An Exosome-based Transcriptomic Signature for Noninvasive, Early Detection of Patients With Pancreatic Ductal Adenocarcinoma: A Multicenter Cohort Study

作者:Nakamura, Kota; Zhu, Zhongxu; Roy, Souvick; Jun, Eunsung; Han, Haiyong; Munoz, Ruben M.; Nishiwada, Satoshi; Sharma, Geeta; Cridebring, Derek; Zenhausern, Frederic; Kim, Seungchan; Roe, Denise J.; Darabi, Sourat; Han, In-Woong; Evans, Douglas B.; Yamada, Suguru; Demeure, Michael J.; Becerra, Carlos; Celinski, Scott A.; Borazanci, Erkut; Tsai, Susan; Kodera, Yasuhiro; Park, Joon Oh; Bolton, John S.; Wang, Xin*; Kim, Song Cheol; Von Hoff, Daniel*; Goel, Ajay*
来源:Gastroenterology, 2022, 163(5): 1252-+.
DOI:10.1053/j.gastro.2022.06.090

摘要

BACKGROUND & AIMS: Pancreatic ductal adenocarcinoma (PDAC) incidence is rising worldwide, and most patients present with an unresectable disease at initial diagnosis.

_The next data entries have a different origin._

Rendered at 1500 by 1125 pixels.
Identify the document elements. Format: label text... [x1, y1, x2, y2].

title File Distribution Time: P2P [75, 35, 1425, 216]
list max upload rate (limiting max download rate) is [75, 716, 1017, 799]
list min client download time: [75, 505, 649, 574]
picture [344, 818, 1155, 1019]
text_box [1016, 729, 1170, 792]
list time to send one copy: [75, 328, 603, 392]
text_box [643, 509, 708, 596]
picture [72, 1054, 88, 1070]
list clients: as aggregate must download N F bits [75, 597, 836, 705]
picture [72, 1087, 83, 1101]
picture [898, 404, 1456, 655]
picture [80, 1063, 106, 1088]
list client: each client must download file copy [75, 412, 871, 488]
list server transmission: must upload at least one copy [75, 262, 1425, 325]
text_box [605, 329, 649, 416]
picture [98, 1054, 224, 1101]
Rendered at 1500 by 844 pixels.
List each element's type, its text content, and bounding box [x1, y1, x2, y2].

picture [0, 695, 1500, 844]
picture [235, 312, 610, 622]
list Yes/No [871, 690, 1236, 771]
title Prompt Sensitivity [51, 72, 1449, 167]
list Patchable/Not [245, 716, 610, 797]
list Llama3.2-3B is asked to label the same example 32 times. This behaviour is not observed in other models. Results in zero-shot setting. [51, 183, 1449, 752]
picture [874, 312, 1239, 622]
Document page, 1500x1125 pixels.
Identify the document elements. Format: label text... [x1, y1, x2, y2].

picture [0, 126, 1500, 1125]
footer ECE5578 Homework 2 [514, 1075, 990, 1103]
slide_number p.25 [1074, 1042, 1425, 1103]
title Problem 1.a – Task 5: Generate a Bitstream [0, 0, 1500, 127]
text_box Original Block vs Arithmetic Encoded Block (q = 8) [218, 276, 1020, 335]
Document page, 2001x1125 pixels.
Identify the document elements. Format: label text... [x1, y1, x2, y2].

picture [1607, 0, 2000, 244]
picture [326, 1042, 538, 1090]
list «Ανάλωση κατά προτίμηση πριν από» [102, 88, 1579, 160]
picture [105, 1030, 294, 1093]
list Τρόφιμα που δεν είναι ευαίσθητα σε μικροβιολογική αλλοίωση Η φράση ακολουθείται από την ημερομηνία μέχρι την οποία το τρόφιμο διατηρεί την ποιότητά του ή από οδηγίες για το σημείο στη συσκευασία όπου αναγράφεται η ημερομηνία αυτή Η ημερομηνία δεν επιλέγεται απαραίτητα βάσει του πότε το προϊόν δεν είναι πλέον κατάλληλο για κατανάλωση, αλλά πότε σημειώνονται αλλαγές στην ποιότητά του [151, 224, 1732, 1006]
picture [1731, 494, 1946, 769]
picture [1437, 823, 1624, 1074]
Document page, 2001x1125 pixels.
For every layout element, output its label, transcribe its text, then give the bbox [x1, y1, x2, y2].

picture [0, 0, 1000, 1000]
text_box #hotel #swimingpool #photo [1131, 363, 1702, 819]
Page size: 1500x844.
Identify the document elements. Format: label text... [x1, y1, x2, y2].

Measurement of carbohydrate antigen 19-9 (CA19-9) levels lacks adequate sensitivity and specificity for early detection; hence, there is an unmet need to develop alternate molecular diagnostic biomarkers for PDAC. Emerging evidence suggests that tumor-derived exosomal cargo, particularly micro RNAs (miRNAs), offer an attractive platform for the development of cancer-specific biomarkers. Herein, genomewide profiling in blood specimens was performed to develop an exosome-based transcriptomic signature for noninvasive and early detection of PDAC. METHODS: Small RNA sequencing was undertaken in a cohort of 44 patients with an early-stage PDAC and 57 nondisease controls. Using machine-learning algorithms, a panel of cell-free (cf) and exosomal (exo) miRNAs were prioritized that discriminated patients with PDAC from control subjects. Subsequently, the performance of the biomarkers was trained and validated in independent cohorts (n = 191) using quantitative reverse transcription polymerase chain reaction (qRT-PCR) assays. RESULTS: The sequencing analysis initially identified a panel of 30 overexpressed miRNAs in PDAC. Subsequently using qRT-PCR assays, the panel was reduced to 13 markers (5 cf-and 8 exo-miRNAs), which successfully identified patients with all stages of PDAC (area under the curve [AUC] = 0.98 training cohort; AUC = 0.93 validation cohort); but more importantly, was equally robust for the identification of early-stage PDAC (stages I and II; AUC = 0.93). Furthermore, this transcriptomic signature successfully identified CA19-9 negative cases (<37 U/mL; AUC = 0.96), when analyzed in combination with CA19-9 levels, significantly improved the overall diagnostic accuracy (AUC = 0.99 vs AUC = 0.86 for CA19-9 alone). CONCLUSIONS: In this study, an exosome-based liquid biopsy signature for the noninvasive and robust detection of patients with PDAC was developed.